Composing futures concurrently

In this chapter we're going to cover more ways in which futures can be composed. In particular, some new ways in which futures can be executed concurrently (but not in parallel). Superficially, the new functions/macros we introduce in this chapter are pretty simple. However, the underlying concepts can be pretty subtle. We'll start with a recap on futures, concurrency, and parallelism, but you might also want to revisit the earlier section comparing concurrency with parallelism.

A futures is a deferred computation. A future can be progressed by using await, which hands over control to the runtime, causing the current task to wait for the result of the computation. If a and b are futures, then they can be sequentially composed (that is, combined to make a future which executes a to completion and then b to completion) by awaiting one then the other: async { a.await; b.await}.

We have also seen parallel composition of futures using spawn: async { let a = spawn(a); let b = spawn(b); (a.await, b.await)} runs the two futures in parallel.
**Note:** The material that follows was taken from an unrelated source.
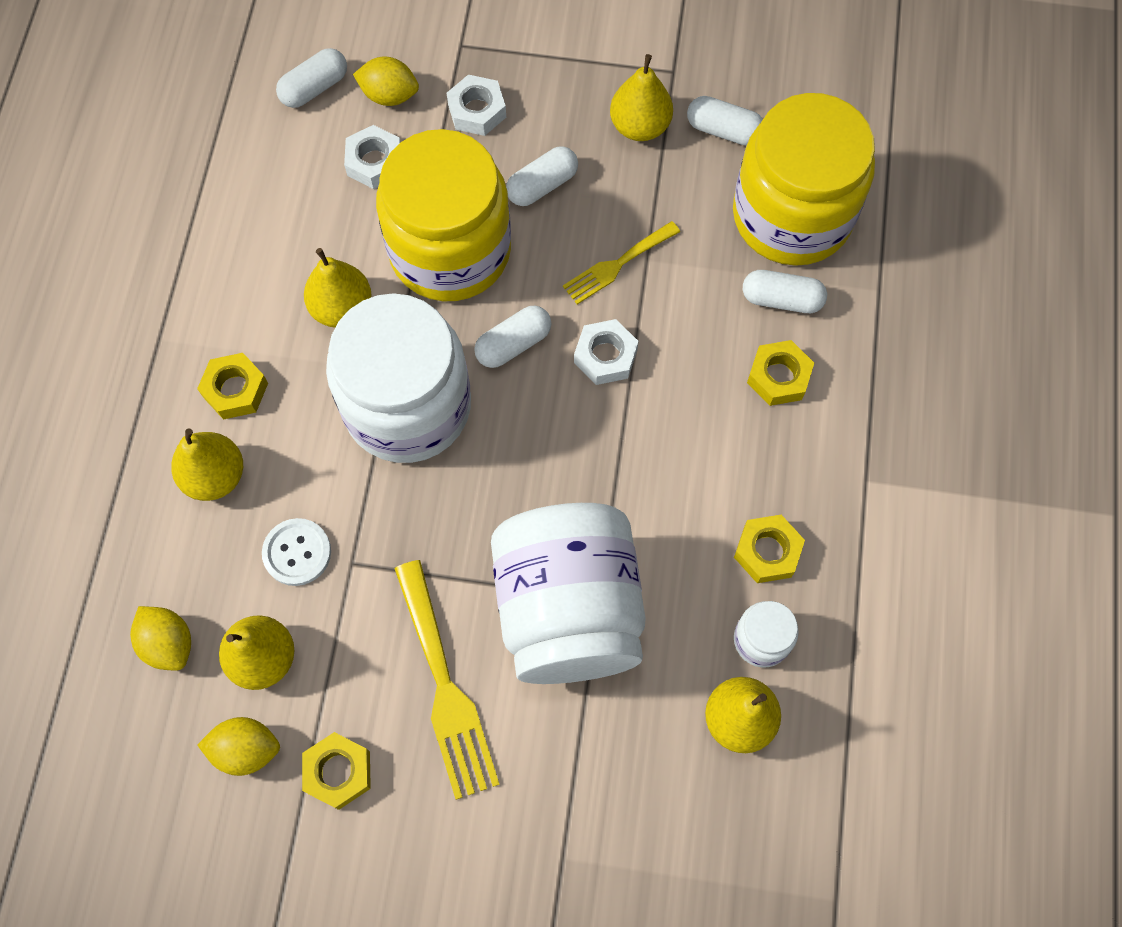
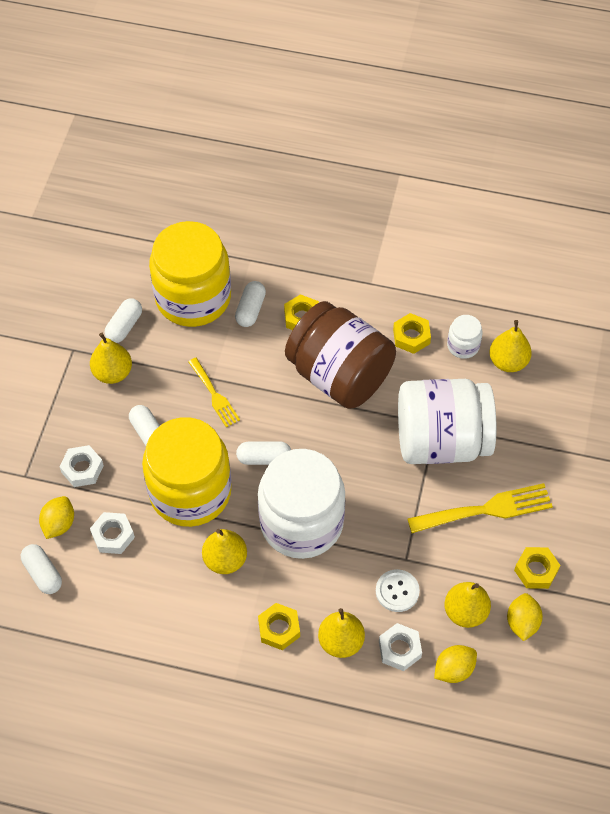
camera: 85 degrees left, 10 degrees down
white capsule [474,306,551,368] -> white capsule turned 60 degrees counterclockwise [236,441,291,465]
white nut [574,319,639,385] -> white nut moved to [379,623,422,671]
none -> brown jar [285,301,396,409]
Note that the awaits in the tuple are not awaiting the futures themselves, but are awaiting JoinHandles to get the results of the futures when they complete.
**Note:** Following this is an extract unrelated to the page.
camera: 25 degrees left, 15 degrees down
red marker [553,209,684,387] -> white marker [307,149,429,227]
In this chapter we introduce two ways to compose futures concurrently without parallelism: join and select/race. In both cases, the futures run concurrently by time-slicing; each of the composed futures takes turns to execute then the next gets a turn. This is done without involving the async runtime (and therefore without multiple OS threads and without any potential for parallelism). The composing construct interleaves the futures locally. You can think of these constructs being like mini-executors which execute their component futures within a single async task.

The fundamental difference between join and select/race is how they handle futures completing their work: a join finishes when all futures finish, a select/race finishes when one future finishes (all the others are cancelled). There are also variations of both for handling errors.

These constructs (or similar concepts) are often used with streams, we'll touch on this below, but we'll talk more about that in the streams chapter.

If you want parallelism (or you don't explicitly not want parallelism), spawning tasks is often a simpler alternative to these composition constructs. Spawning tasks is usually less error-prone, more general, and performance is more predictable. On the other hand, spawning is inherently less structured, which can make lifecycle and resource management harder to reason about.

It's worth considering the performance issue in a little more depth. The potential performance problem with concurrent composition is the fairness of time sharing. If you have 100 tasks in your program, then typically the optimal way to share resources is for each task to get 1% of the processor time (or if the tasks are all waiting, then for each to have the same chance of being woken up). If you spawn 100 tasks, then this is usually what happens (roughly). However, if you spawn two tasks and join 99 futures on one of those tasks, then the scheduler will only know about two tasks and one task will get 50% of the time and the 99 futures will each get 0.5%.

Usually the distribution of tasks is not so biased, and very often we use join/select/etc. for things like timeouts where this behaviour is actually desirable. But it is worth considering to ensure that your program has the performance characteristics you want.

Join

Tokio's join macro takes a list of futures and runs them all to completion concurrently (returning all the results as a tuple). It returns when all the futures have completed. The futures are always executed on the same thread (concurrently and not in parallel).

Here's a simple example:

async fn main() {
  let (result_1, result_2) = join!(do_a_thing(), do_a_thing());
  // Use `result_1` and `result_2`.
}

Here, the two executions of do_a_thing happen concurrently, and the results are ready when they are both done. Notice that we don't await to get the results. join! implicitly awaits its futures and produces a value. It does not create a future. You do still need to use it within an async context (e.g., from within an async function).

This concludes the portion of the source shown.